| WHAT YOU HAVE TO DO |
Provide the number of lines below that include "Related", without any other words.

| EXTRACTED DATA |
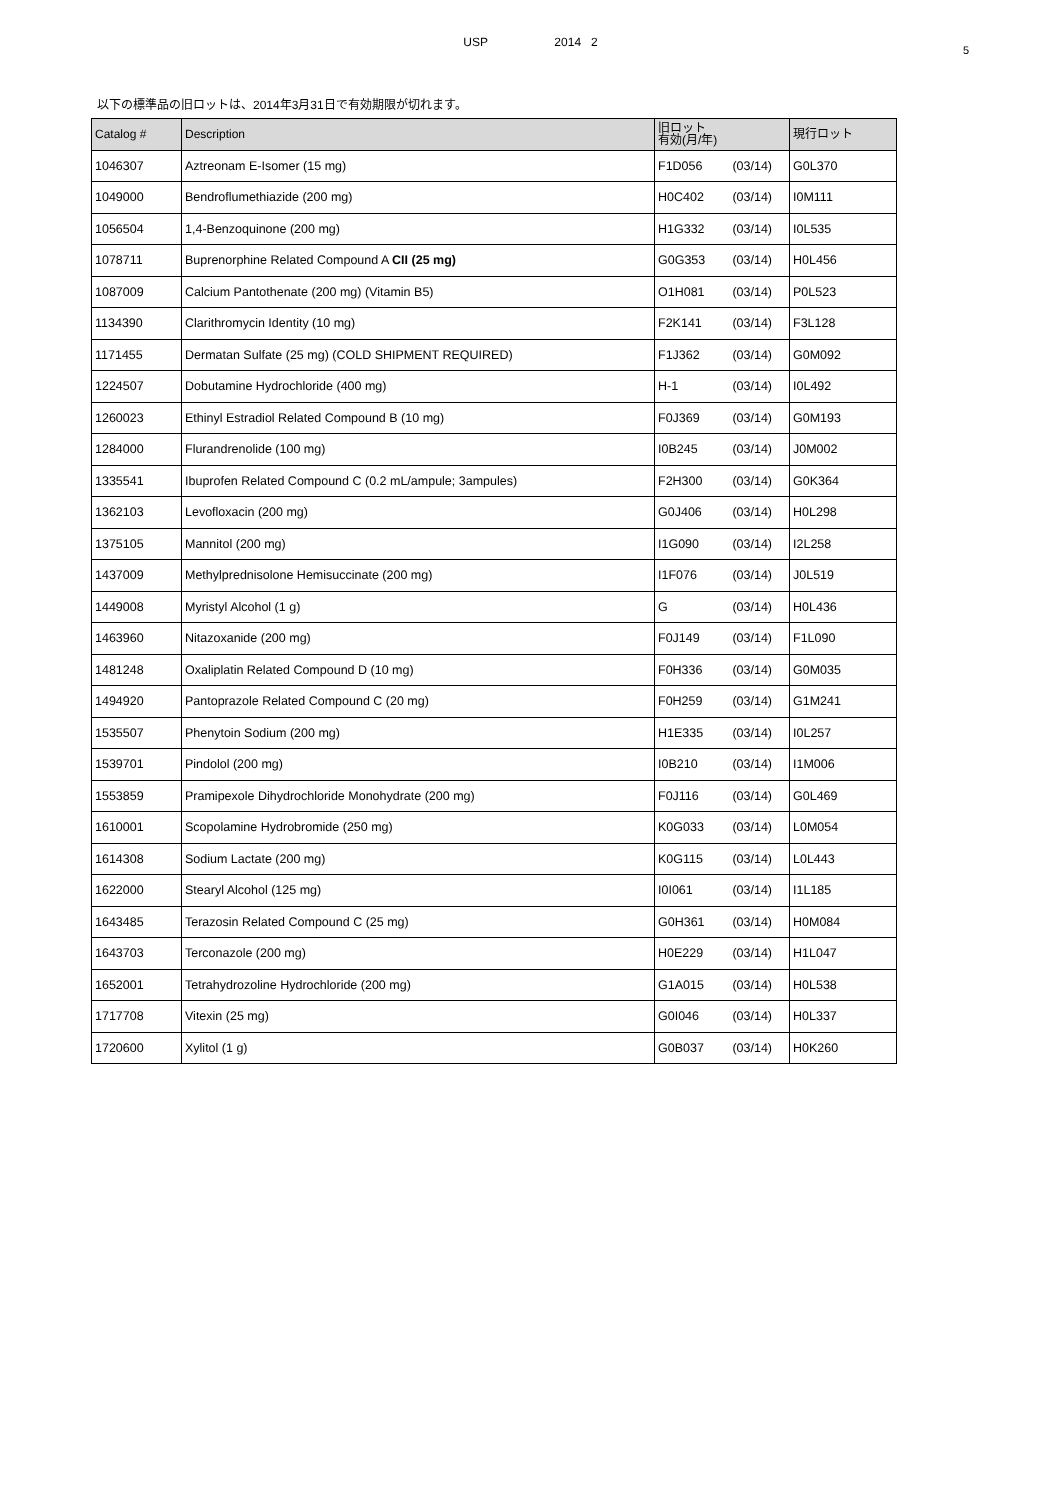USP 2014 2
5
以下の標準品の旧ロットは、2014年3月31日で有効期限が切れます。
| Catalog # | Description | 旧ロット 有効(月/年) | 現行ロット |
| --- | --- | --- | --- |
| 1046307 | Aztreonam E-Isomer (15 mg) | F1D056 (03/14) | G0L370 |
| 1049000 | Bendroflumethiazide (200 mg) | H0C402 (03/14) | I0M111 |
| 1056504 | 1,4-Benzoquinone (200 mg) | H1G332 (03/14) | I0L535 |
| 1078711 | Buprenorphine Related Compound A CII (25 mg) | G0G353 (03/14) | H0L456 |
| 1087009 | Calcium Pantothenate (200 mg) (Vitamin B5) | O1H081 (03/14) | P0L523 |
| 1134390 | Clarithromycin Identity (10 mg) | F2K141 (03/14) | F3L128 |
| 1171455 | Dermatan Sulfate (25 mg) (COLD SHIPMENT REQUIRED) | F1J362 (03/14) | G0M092 |
| 1224507 | Dobutamine Hydrochloride (400 mg) | H-1 (03/14) | I0L492 |
| 1260023 | Ethinyl Estradiol Related Compound B (10 mg) | F0J369 (03/14) | G0M193 |
| 1284000 | Flurandrenolide (100 mg) | I0B245 (03/14) | J0M002 |
| 1335541 | Ibuprofen Related Compound C (0.2 mL/ampule; 3ampules) | F2H300 (03/14) | G0K364 |
| 1362103 | Levofloxacin (200 mg) | G0J406 (03/14) | H0L298 |
| 1375105 | Mannitol (200 mg) | I1G090 (03/14) | I2L258 |
| 1437009 | Methylprednisolone Hemisuccinate (200 mg) | I1F076 (03/14) | J0L519 |
| 1449008 | Myristyl Alcohol (1 g) | G (03/14) | H0L436 |
| 1463960 | Nitazoxanide (200 mg) | F0J149 (03/14) | F1L090 |
| 1481248 | Oxaliplatin Related Compound D (10 mg) | F0H336 (03/14) | G0M035 |
| 1494920 | Pantoprazole Related Compound C (20 mg) | F0H259 (03/14) | G1M241 |
| 1535507 | Phenytoin Sodium (200 mg) | H1E335 (03/14) | I0L257 |
| 1539701 | Pindolol (200 mg) | I0B210 (03/14) | I1M006 |
| 1553859 | Pramipexole Dihydrochloride Monohydrate (200 mg) | F0J116 (03/14) | G0L469 |
| 1610001 | Scopolamine Hydrobromide (250 mg) | K0G033 (03/14) | L0M054 |
| 1614308 | Sodium Lactate (200 mg) | K0G115 (03/14) | L0L443 |
| 1622000 | Stearyl Alcohol (125 mg) | I0I061 (03/14) | I1L185 |
| 1643485 | Terazosin Related Compound C (25 mg) | G0H361 (03/14) | H0M084 |
| 1643703 | Terconazole (200 mg) | H0E229 (03/14) | H1L047 |
| 1652001 | Tetrahydrozoline Hydrochloride (200 mg) | G1A015 (03/14) | H0L538 |
| 1717708 | Vitexin (25 mg) | G0I046 (03/14) | H0L337 |
| 1720600 | Xylitol (1 g) | G0B037 (03/14) | H0K260 |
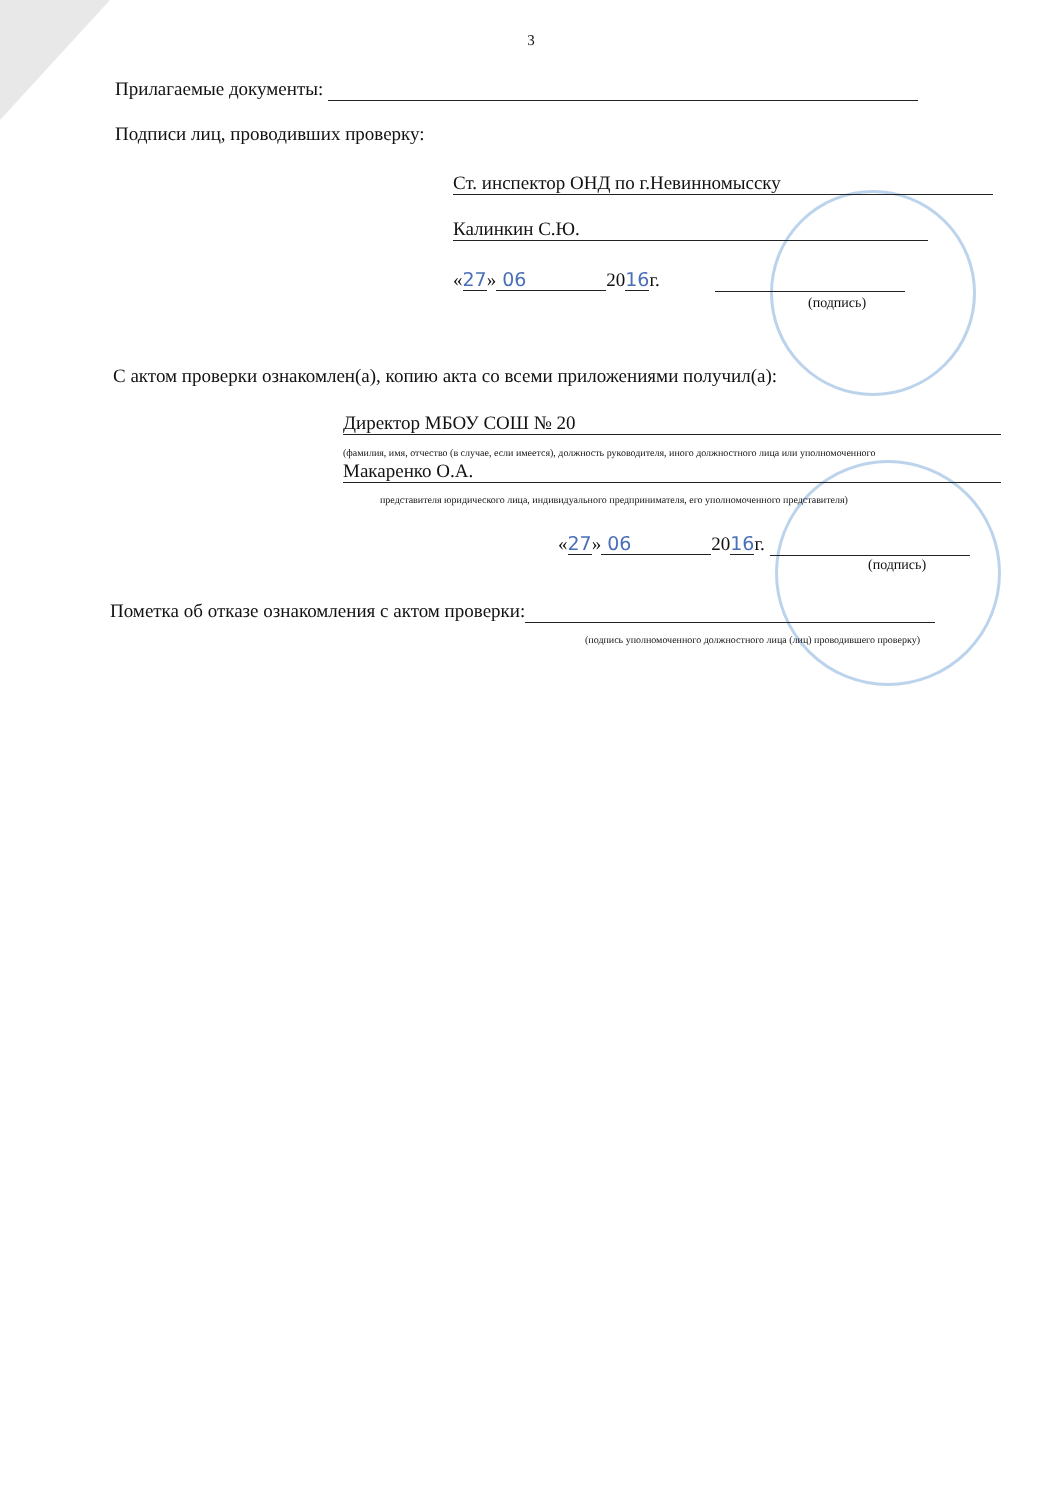3
Прилагаемые документы:
Подписи лиц, проводивших проверку:
Ст. инспектор ОНД по г.Невинномысску
Калинкин С.Ю.
«27» 06 2016г.
(подпись)
С актом проверки ознакомлен(а), копию акта со всеми приложениями получил(а):
Директор МБОУ СОШ № 20
(фамилия, имя, отчество (в случае, если имеется), должность руководителя, иного должностного лица или уполномоченного
Макаренко О.А.
представителя юридического лица, индивидуального предпринимателя, его уполномоченного представителя)
«27» 06 2016г.
(подпись)
Пометка об отказе ознакомления с актом проверки:
(подпись уполномоченного должностного лица (лиц) проводившего проверку)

| RESPONSE TO THE TASK |
6